Quebra-cabeça psiquiátrico

Luiz Felipe Reis, Jornal do Brasil

RIO - Nos últimos dois anos, Guilherme Leme traçou planos em sequência. Leu, selecionou e traduziu textos que o fazem agora colher peças em profusão. Após encenar e conciliar o fim da temporada de O estrangeiro com a montagem de Shirley Valentine, em São Paulo, o diretor seguiu um ritmo intenso de ensaios para a estreia do espetáculo Laranja azul, que sobe o palco do Centro Cultural Banco do Brasil (CCBB) a partir de quarta-feira. Enquanto isso, já planeja uma nova montagem inédita para 2010, Rock Antígona, descrita por ele como uma adaptação contemporânea para o texto de Sófocles, com o som de rock inglês .

O engraçado é que a trilha de Laranja azul também tem muito rock. Acho que gosto disso observa Leme.

Na peça em questão, assinada pelo dramaturgo inglês Joe Penhall, o ator Rocco Pitanga interpreta Cris, um paciente de um hospital psiquiátrico que está prestes a ser liberado do tratamento. Seu médico (vivido por Pedro Brício), porém, intercede e exige a permanência do interno por mais tempo. Desconfia que o paciente é esquizofrênico e o fato de ele não ter família e lugar para morar pode representar um perigo para a recuperação. O diretor do hospital, ao contrário, defende a tese de que o paciente é apenas um borderline, ou um bipolar. Ele prega que os doentes mentais devam ser acompanhados em casa e, no caso de Cris, a internação apenas agravaria seu quadro.

É um texto muito bem desenhado e escrito. Apresenta questões muito sérias, polêmicas e profundas, mas sem tomar partido de um médico ou de outro. O espectador é provocado a tomar partido e formar juízo. Coisa que o Joe não faz explica Leme.

Além do choque entre pareceres clínicos, outro antagonismo se revela ao longo da trama:

O chefe do departamento psiquiátrico é um homem mais velho, mas é ele quem decide por um tratamento mais moderno, no qual o paciente deva ter liberdade. Enquanto o residente, mais moço, adota uma política conservadora e opta pelo prolongamento da internação. É um jovem que questiona um protocolo moderno.

Em Laranja azul , o embate entre os dois psiquiatras evolui para uma batalha de egos que extravasa os meandros da clínica psiquiátrica:

Eles brigam até o fim. E a disputa de poder e autoridade vai tão longe que a vida do paciente é relegada ao último plano.

A montagem foi alimentada também por pesquisas que o diretor fez sobre o tema. Leme visitou instituições psiquiátricas como o Ipub, da Universidade Federal do Rio de Janeiro, o hospital Philippe Pinel e os Centros de Atenção Psicossocial (Caps).
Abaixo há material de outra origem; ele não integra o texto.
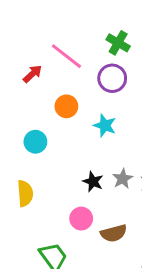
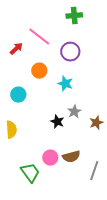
green cross: (118, 43) -> (74, 16), moved, turned -35
gray star: (123, 179) -> (74, 112), moved
pink circle: (81, 219) -> (50, 158), moved

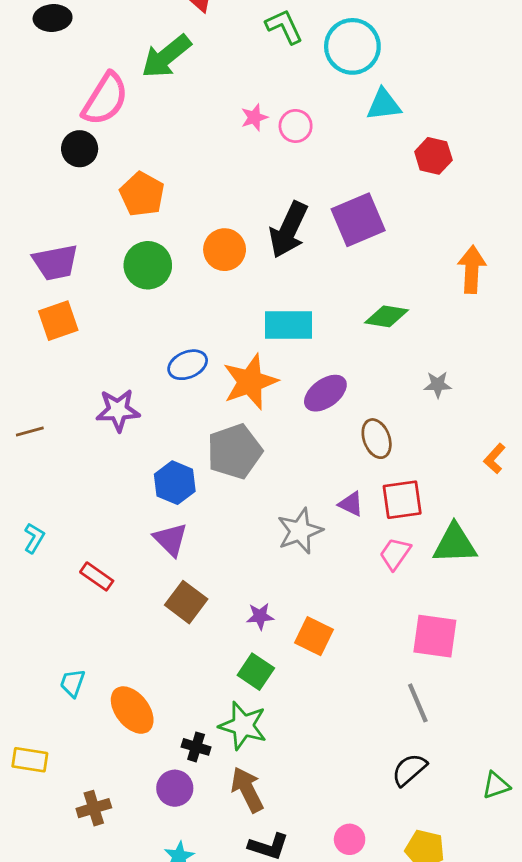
Frequentou ainda consultórios médicos e divãs particulares para especialistas o ajudassem a entender, talvez de uma vez por todas, que não há uma única e verdadeira versão para o mundo em que vivemos.

A peça joga com as diferentes possibilidades de interpretação e diagnósticos médicos, usados para avaliar as condições psíquicas de um paciente observa o diretor.
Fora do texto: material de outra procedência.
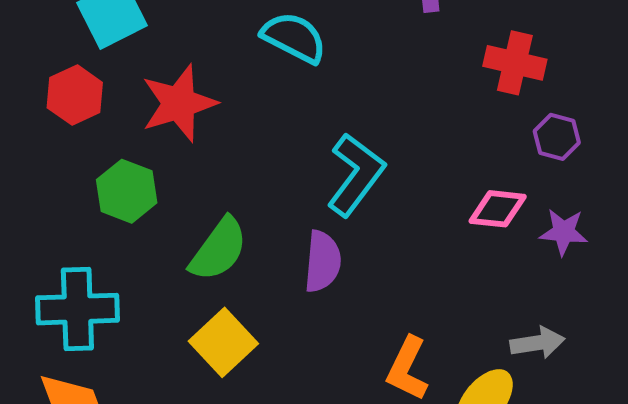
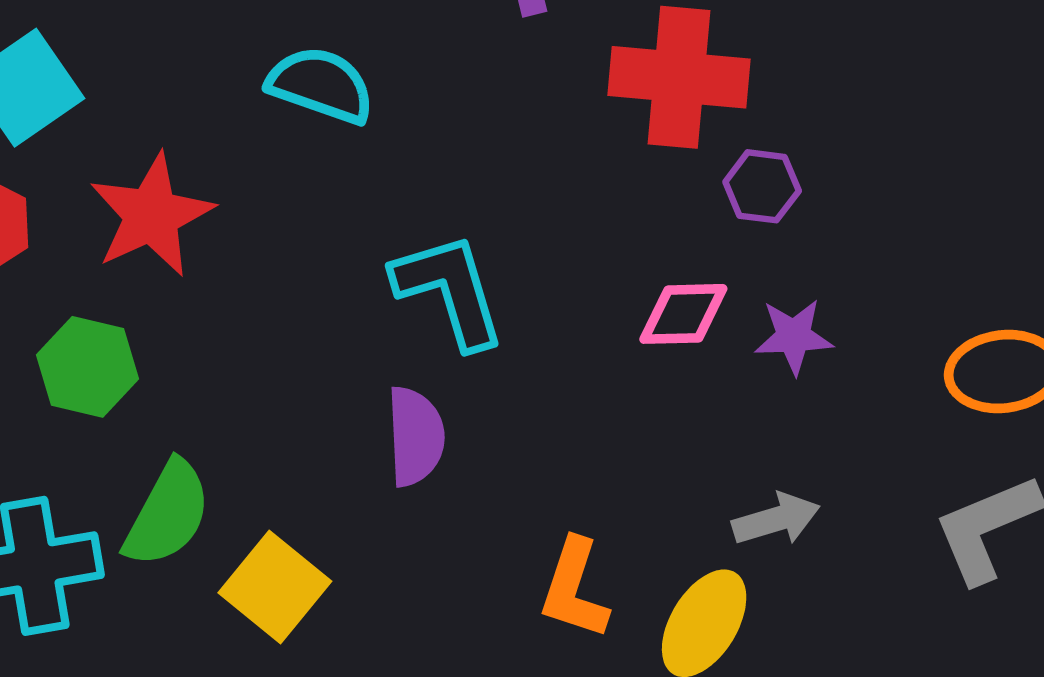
red cross: (515, 63) -> (679, 77), size x1.4
cyan L-shape: (356, 175) -> (449, 290), turned -46
green semicircle: (219, 249) -> (167, 514), moved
E no mar de incertezas clínicas em que o texto se desenrola, apenas uma certeza:

Não há certo ou errado, bem ou mal, e muito menos protocolos médicos infalíveis.
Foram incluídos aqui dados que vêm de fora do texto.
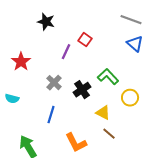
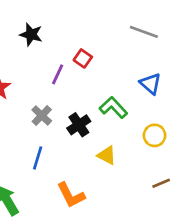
blue triangle: (135, 44) -> (151, 84), moved
yellow circle: (130, 98) -> (155, 135), moved
brown line: (109, 134) -> (161, 183), moved, turned -64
Criado por José Dias, o cenário do espetáculo transforma o teatro 3 do CCBB numa enorme caixa branca iluminada por lâmpadas fluorescentes, aludindo à assepsia do ambiente hospitalar. A plateia é obrigada a vestir jalecos brancos.

A ideia é fazer o público se sentir como se estivesse dentro de um hospital afirma Leme.

O texto também lança luz sobre temas como os problemas da saúde pública, o racismo institucionalizado e disputa de poder político. A situação do paciente e seu destino estão à mercê dos caprichos das autoridades responsáveis por ele.

Os dois médicos concordam que Cris tem alguma doença mental, mas a psiquiatria não é uma ciência exata lembra Leme. Cada diagnóstico é resultado de uma determinada avaliação. A partir dessa incerteza, o autor destaca a dificuldade e a importância da definição de uma doença. O psiquiatra age como um juiz. Ele analisa e receita medicamentos conforme sua concepção.

Leme chegou a apresentar o caso relatado no texto original de Joe Penhall para que dois psiquiatras diferentes criassem um diagnóstico. Assim como na ficção, comprovou que um poderia ser exatamente oposto ao outro:

A maioria dos especialistas consultados tem opiniões divergentes. Os psiquiatras me disseram que é completamente possível dois profissionais determinarem procedimentos completamente diferentes. Eles trabalham com diagnósticos possíveis, mesmos que sejam opostos. É incrível e até assustador. Descobri que a psiquiatria, assim como outras ciências, é abstrata.